Dataset entries
•••••

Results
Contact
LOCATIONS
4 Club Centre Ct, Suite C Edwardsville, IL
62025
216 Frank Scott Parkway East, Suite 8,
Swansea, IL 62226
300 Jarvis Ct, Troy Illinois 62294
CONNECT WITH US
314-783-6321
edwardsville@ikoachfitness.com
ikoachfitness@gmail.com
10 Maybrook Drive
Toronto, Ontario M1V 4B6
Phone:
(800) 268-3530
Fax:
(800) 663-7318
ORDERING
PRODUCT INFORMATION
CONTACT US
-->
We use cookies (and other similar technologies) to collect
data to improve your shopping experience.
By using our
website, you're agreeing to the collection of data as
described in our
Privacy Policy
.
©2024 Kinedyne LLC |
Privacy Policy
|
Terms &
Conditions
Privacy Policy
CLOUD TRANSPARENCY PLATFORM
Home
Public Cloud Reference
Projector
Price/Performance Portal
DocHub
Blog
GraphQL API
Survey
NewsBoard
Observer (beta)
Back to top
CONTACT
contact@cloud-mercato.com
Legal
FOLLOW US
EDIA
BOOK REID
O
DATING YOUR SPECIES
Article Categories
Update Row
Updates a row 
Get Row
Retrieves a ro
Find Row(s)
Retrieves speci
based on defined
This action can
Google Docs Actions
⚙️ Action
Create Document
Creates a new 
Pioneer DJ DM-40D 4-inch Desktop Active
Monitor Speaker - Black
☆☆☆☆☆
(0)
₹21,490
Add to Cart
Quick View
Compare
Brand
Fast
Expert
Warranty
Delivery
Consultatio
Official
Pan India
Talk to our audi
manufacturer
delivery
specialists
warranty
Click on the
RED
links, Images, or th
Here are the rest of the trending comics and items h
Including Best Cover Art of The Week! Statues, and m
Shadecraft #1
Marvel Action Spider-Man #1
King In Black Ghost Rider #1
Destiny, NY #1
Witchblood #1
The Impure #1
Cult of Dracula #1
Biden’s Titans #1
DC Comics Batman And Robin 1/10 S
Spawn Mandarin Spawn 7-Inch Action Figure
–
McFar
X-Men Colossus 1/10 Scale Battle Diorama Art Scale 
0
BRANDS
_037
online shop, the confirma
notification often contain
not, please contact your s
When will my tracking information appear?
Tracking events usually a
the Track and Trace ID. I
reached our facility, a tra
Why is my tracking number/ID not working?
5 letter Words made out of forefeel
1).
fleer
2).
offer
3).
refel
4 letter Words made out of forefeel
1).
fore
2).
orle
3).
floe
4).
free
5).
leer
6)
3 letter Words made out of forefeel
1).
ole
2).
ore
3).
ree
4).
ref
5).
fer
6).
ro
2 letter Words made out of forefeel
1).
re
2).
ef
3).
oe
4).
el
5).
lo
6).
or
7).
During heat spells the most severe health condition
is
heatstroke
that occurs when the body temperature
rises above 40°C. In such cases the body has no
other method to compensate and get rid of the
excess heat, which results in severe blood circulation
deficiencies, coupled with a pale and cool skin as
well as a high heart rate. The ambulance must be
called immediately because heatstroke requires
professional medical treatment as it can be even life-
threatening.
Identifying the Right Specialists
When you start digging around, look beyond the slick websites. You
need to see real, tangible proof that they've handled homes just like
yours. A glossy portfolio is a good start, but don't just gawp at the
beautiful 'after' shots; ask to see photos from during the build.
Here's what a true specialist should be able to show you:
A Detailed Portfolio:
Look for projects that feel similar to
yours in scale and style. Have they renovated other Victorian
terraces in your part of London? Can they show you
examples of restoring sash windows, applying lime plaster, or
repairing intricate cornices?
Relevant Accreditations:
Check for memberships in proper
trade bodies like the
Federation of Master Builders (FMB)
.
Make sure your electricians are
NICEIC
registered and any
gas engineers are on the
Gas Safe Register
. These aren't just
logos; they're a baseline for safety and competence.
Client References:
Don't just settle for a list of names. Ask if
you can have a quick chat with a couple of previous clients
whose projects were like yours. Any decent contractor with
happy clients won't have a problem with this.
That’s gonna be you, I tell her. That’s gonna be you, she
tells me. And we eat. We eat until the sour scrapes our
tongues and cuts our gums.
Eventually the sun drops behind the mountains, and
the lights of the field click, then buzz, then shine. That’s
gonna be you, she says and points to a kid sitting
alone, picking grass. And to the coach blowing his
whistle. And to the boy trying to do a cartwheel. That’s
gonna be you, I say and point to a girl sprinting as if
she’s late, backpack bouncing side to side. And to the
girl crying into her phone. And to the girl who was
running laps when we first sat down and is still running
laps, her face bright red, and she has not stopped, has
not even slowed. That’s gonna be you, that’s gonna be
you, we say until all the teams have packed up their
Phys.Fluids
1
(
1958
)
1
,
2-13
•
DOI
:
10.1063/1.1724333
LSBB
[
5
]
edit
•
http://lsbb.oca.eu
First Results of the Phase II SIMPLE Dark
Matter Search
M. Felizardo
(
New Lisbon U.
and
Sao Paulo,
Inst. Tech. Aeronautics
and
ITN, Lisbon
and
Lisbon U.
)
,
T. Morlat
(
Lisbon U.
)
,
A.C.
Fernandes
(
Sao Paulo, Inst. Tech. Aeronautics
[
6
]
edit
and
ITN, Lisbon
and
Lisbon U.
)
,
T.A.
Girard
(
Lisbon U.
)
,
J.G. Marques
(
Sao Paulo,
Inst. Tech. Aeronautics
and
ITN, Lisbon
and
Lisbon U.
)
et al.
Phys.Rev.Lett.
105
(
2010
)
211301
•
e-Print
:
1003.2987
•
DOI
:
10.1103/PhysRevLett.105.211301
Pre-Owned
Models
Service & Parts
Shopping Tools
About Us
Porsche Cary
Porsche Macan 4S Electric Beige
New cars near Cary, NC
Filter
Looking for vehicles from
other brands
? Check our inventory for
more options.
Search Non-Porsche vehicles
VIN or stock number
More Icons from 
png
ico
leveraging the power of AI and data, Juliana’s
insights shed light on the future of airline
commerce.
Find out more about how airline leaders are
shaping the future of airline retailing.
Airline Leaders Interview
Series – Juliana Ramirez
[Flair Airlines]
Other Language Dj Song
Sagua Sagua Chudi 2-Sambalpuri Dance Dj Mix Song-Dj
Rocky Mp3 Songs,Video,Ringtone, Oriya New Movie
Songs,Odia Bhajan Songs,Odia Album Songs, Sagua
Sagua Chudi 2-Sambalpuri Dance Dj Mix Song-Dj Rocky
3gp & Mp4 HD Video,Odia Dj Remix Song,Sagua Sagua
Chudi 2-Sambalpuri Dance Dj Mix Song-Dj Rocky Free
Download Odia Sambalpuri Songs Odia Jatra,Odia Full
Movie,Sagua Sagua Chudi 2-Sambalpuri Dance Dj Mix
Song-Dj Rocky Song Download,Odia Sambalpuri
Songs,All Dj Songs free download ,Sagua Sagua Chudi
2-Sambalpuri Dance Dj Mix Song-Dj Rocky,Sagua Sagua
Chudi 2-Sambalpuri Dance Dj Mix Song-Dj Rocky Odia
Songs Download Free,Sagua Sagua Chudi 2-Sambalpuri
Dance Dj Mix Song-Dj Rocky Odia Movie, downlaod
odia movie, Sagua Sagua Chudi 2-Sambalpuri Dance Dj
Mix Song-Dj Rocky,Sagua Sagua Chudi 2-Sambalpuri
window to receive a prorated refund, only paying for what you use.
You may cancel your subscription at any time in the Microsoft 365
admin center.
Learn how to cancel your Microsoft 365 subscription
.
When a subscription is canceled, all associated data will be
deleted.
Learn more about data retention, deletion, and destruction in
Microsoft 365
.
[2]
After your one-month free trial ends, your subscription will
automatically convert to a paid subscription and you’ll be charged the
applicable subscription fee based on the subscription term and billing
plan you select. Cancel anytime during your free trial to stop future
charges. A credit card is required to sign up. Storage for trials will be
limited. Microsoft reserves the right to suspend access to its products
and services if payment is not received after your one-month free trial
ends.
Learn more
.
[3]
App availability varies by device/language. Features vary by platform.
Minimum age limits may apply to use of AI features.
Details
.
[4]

•••••

**Job:**
Could you filter the entries above for lines holding the string "yours" and copy them?

**Answer to the problem:**
yours. A glossy portfolio is a good start, but don't just gawp at the
yours in scale and style. Have they renovated other Victorian
whose projects were like yours. Any decent contractor with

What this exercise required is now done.